South Korea is a murkier situation. Dual nationality is now allowed for Koreans as well as foreign long-term residents, but who is eligible for it is unclear (I'll have to do more research on this). From the second link:


By submitting the same type of pledge, certain groups of foreign nationals may also acquire Korean citizenship while maintaining their original one. The groups include marriage migrants, foreigners of outstanding talent who are naturalized as Koreans, and those who have their Korean citizenship reinstated by meeting certain qualifications. (Nationality Act, Act No. 8892 (Mar. 14, 2008), last amended by Act No. 10275 (May 4, 2010).


If this means what I suspect - that general naturalization in Korea is similarly restricted to Foreign Special Wonderful Lords and Ladies as it is in Taiwan, and closed to Garbage Foreigners - this still, however, makes Korea and Taiwan the exceptions, not the rule.

In fact, regarding Taiwan, let's call it a triple standard.

If you are born Taiwanese, you can have dual nationality or even multiple nationalities.

If you are the descendants of Overseas Chinese (I'm not sure how specific the requirements are, but certainly if your ancestors were a part of the 1945-1949 Nationalist diaspora), you can have dual nationality, even if your ancestors never set foot in Taiwan. They will give you Taiwanese nationality and let you keep your original nationality. I know more than one person who has successfully done this.

That is to say, the requirements are not merely related to blood. It's pure, clear ethnic chauvinism. It's racism. Your ancestors do not have to be Taiwanese, they merely need the correct ethnic and political pedigree.

If you are a foreigner - just like me! - but your ancestors were Taiwanese, you can be a dual national.

If your grandfather spent a short amount of time residing in Taiwan and you're a really good soccer player, you can be a dual national. Ugh.

But if you have the wrong color skin and the wrong-shaped face, you are a Garbage Foreigner who does not qualify. You must renounce, you stinking piece of crap. Never forget that you are not wanted.

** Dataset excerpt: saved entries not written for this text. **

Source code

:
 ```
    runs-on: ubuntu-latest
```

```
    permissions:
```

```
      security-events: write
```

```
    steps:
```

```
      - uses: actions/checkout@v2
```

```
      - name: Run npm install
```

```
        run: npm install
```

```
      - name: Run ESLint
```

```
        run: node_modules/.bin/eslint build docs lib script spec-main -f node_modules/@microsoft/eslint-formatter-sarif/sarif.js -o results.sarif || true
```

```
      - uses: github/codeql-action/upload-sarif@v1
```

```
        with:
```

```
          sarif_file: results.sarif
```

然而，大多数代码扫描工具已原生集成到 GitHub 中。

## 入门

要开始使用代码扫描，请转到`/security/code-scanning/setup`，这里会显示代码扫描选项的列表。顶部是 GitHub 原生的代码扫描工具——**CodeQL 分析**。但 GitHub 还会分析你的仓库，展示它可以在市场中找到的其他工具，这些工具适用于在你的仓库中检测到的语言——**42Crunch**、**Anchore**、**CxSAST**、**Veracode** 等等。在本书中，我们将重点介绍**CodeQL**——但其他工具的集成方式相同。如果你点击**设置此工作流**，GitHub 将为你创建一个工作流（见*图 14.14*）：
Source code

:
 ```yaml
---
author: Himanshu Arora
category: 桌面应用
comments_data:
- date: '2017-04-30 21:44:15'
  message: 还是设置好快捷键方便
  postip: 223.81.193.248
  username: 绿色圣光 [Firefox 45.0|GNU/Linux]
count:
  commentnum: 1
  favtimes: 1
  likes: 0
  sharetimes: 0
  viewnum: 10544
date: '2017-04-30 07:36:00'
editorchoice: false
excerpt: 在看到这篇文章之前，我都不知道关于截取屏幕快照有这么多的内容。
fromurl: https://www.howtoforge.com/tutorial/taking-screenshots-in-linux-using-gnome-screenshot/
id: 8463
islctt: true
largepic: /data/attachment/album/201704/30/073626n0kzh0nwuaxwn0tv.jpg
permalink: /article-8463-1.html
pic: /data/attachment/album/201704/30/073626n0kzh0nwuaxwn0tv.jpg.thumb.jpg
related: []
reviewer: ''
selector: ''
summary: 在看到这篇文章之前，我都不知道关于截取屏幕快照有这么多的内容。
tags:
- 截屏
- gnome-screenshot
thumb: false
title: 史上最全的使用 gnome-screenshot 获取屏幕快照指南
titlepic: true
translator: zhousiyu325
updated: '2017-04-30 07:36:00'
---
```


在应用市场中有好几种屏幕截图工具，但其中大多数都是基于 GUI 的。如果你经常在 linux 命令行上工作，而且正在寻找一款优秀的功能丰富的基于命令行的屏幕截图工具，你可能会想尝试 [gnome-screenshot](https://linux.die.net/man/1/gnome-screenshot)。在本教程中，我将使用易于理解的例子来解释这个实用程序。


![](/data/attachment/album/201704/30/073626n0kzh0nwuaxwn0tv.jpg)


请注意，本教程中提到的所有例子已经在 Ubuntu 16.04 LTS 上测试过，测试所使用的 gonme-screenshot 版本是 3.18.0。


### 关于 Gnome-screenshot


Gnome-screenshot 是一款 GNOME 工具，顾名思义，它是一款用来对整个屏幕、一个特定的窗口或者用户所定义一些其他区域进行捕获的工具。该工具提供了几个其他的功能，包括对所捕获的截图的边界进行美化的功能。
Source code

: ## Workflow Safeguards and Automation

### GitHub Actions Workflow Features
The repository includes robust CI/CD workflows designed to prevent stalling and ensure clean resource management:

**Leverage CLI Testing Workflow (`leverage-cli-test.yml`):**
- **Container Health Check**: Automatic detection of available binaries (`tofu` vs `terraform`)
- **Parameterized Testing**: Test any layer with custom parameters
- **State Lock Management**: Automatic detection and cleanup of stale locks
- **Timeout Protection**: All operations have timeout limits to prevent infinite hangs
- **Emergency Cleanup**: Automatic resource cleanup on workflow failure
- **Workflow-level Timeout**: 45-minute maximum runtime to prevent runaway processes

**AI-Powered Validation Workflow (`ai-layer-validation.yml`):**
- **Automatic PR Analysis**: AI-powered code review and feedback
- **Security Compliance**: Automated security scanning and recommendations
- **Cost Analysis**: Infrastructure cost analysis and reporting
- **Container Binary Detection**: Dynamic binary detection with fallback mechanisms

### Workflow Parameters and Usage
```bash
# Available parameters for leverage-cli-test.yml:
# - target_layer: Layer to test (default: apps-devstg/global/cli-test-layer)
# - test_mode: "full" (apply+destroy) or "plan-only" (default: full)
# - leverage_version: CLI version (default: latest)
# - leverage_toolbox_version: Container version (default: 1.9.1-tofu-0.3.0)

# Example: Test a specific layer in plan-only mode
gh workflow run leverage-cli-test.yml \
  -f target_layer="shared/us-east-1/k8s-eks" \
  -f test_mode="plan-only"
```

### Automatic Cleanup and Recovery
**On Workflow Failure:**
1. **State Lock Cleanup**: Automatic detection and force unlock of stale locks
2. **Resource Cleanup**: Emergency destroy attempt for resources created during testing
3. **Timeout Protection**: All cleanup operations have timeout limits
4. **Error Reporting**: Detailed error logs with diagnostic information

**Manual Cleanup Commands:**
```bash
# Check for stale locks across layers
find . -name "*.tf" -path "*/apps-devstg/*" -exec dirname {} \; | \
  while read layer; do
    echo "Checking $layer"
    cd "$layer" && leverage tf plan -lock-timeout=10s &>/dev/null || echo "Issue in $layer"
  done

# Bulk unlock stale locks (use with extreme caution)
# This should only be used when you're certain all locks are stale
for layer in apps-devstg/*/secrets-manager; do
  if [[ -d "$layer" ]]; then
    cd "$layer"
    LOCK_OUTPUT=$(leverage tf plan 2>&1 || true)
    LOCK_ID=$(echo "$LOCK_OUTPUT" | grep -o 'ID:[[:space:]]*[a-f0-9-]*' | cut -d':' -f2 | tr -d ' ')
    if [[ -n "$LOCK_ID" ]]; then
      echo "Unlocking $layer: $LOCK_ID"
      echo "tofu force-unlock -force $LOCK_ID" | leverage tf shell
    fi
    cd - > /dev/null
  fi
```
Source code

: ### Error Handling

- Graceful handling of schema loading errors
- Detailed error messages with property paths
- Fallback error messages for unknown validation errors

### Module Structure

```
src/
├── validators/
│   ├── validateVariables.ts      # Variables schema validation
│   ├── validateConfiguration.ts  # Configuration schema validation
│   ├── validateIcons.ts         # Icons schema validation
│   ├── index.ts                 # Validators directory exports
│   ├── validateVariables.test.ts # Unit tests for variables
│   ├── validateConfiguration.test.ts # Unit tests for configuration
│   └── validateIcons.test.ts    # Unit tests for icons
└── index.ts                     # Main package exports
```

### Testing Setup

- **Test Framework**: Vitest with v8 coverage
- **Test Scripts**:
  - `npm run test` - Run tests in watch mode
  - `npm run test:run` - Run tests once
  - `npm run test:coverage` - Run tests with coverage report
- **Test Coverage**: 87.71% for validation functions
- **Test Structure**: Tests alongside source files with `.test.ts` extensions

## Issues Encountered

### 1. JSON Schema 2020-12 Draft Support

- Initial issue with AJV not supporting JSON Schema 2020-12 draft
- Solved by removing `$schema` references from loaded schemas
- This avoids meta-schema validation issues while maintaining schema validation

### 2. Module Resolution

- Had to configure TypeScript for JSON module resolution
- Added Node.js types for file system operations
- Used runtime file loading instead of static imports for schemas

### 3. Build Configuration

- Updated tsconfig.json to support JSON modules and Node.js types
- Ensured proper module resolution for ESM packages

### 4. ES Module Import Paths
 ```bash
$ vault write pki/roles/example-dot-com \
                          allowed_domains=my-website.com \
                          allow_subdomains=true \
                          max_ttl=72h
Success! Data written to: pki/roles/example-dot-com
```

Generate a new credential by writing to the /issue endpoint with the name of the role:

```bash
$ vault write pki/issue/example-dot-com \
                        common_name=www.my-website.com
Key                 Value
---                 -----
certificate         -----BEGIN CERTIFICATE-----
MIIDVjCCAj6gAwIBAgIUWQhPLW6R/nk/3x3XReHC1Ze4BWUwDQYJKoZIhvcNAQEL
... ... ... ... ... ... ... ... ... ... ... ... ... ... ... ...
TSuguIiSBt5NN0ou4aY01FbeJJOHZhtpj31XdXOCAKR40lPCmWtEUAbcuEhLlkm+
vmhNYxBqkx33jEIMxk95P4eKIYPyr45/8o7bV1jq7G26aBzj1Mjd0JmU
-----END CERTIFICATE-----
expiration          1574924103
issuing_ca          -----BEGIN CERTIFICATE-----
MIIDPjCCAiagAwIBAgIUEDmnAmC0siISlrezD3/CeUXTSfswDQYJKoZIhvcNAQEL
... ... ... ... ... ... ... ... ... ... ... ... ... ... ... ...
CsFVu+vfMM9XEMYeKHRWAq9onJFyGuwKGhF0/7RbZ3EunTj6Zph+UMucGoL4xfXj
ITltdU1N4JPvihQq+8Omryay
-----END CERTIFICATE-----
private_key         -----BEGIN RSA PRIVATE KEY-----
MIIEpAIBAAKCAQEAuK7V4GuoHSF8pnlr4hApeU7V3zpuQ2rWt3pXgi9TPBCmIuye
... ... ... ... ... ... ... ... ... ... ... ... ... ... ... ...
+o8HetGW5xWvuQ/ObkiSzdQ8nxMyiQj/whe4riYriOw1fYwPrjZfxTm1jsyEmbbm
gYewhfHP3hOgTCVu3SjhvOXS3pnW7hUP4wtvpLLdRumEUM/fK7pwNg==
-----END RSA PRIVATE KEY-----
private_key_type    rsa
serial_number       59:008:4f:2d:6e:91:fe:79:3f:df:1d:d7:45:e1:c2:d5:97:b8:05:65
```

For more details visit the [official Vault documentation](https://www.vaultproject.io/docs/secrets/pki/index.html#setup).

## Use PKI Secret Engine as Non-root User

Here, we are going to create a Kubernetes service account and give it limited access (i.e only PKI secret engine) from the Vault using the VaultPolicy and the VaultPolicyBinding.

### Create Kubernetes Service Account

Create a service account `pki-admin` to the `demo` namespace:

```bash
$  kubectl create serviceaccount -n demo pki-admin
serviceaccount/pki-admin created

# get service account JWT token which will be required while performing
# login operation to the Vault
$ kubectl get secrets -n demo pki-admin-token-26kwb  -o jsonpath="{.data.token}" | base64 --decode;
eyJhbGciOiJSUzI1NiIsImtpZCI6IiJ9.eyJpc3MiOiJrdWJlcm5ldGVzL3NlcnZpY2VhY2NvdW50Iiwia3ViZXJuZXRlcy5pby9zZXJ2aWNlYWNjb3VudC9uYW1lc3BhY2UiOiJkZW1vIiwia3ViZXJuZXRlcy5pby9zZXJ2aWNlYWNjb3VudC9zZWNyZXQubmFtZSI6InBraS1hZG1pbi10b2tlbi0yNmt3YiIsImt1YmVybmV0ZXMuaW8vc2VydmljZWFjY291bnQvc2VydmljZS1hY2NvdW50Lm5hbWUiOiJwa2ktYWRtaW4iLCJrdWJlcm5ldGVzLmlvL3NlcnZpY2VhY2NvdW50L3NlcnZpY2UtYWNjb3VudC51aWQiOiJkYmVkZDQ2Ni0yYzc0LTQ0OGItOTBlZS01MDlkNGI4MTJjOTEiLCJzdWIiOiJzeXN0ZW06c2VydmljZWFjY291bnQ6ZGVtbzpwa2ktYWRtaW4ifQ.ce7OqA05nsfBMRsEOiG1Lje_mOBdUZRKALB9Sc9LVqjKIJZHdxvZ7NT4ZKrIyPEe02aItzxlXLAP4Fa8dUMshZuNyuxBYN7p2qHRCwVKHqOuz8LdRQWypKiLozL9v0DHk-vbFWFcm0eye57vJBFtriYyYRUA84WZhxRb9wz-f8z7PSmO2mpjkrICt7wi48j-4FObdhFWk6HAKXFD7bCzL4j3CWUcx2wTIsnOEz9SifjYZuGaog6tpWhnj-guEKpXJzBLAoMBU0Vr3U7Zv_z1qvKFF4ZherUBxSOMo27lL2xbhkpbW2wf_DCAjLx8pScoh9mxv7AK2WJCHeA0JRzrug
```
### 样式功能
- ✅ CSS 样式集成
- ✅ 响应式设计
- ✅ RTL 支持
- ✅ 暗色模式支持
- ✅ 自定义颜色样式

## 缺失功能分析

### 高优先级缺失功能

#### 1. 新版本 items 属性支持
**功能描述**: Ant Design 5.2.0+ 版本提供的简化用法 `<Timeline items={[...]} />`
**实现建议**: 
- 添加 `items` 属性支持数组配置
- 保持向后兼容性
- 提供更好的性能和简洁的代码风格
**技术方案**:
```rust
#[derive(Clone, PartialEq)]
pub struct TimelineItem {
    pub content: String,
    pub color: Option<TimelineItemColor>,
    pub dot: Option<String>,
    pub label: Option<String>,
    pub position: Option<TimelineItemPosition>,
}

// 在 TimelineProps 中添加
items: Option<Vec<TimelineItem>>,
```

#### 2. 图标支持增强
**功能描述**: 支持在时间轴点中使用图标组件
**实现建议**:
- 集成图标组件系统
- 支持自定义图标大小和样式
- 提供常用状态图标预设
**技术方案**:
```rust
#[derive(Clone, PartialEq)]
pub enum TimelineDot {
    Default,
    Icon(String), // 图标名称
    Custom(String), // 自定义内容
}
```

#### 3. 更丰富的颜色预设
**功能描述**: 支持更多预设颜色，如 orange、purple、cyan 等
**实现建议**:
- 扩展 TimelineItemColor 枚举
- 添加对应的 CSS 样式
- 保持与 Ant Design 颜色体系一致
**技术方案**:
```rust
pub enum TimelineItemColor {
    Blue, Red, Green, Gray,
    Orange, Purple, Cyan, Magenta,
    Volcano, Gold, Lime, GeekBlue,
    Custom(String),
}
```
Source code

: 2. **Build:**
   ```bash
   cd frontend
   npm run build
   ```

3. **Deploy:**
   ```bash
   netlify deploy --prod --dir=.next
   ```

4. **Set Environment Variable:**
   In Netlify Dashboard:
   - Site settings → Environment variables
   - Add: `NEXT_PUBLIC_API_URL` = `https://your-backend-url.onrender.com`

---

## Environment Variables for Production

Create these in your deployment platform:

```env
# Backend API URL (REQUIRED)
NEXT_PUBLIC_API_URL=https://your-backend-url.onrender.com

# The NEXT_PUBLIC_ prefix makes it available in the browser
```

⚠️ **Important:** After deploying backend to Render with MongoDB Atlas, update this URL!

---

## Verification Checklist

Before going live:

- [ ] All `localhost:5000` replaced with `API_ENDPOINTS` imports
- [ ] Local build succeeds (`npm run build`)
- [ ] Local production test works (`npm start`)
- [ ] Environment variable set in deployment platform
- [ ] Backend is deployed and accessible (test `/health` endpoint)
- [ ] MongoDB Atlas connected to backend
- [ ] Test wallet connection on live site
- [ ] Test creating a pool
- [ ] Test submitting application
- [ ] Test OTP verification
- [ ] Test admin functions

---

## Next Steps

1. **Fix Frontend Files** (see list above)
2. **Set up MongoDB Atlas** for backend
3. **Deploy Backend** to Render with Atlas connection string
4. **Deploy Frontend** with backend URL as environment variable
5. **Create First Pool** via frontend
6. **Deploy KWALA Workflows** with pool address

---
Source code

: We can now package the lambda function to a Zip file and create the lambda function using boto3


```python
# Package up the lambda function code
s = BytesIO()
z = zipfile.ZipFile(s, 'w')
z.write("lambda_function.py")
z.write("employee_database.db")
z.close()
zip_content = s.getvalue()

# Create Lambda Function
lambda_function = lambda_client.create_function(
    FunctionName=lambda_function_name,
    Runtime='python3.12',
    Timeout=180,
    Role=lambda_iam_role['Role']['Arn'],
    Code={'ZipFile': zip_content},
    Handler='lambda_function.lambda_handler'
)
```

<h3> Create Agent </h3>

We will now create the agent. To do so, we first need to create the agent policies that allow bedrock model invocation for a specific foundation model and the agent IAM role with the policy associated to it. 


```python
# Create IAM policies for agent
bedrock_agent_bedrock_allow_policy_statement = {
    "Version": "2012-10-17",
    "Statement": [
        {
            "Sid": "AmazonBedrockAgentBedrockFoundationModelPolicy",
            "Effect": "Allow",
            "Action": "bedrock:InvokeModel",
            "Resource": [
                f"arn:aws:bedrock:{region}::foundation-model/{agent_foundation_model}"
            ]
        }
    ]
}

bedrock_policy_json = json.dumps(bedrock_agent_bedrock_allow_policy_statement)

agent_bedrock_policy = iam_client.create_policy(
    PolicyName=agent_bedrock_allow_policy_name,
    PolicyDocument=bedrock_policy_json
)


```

This is true even if you were born and raised here. Someone whose ancestors never came to Taiwan but have the desired political history can be a dual national, but someone who is actually Taiwanese by virtue of growing up here immersed in the culture is not.

This is not true for other Asian countries. Their laws are harsh, but at least they apply fairly to everyone. I don't want such harsh requirements in Taiwan, but I do want fairer immigration policy.

I wish New Bloom had covered the issue in this level of nuance - I generally like their local coverage, especially of student and social movements. Unfortunately, the editorializing here misses the mark and is deeply misleading.

In any case, this is not the main issue - it just happens to be related to the question posed by both the ongoing fight for dual nationality - but both this issue and the passage of the Act Governing Recruitment and Employment of Foreign Professionals lead us back to the same question: 
Are we Garbage Foreigners or not? Does Taiwan want us or not? (Hell, does Taiwan understand basic economics or not?)

The new Act seems to point toward a general opening up of how welcoming Taiwan is to its long-term foreign residents, at least the professional class (which is, of course, not enough as most foreigners are not "professionals"). However, continued differentiation of who is an Amazing Perfect Special Outstanding Foreign Professional Demigod and who is a Big-Nose Trash Monkey "Professional", and continued battles to include all foreigners - including non-professional laborers - who want to put down roots in Taiwan still make me wonder.

Are we valued, Taiwan? Am I valued?

I don't know, and your message is more than a little muddled.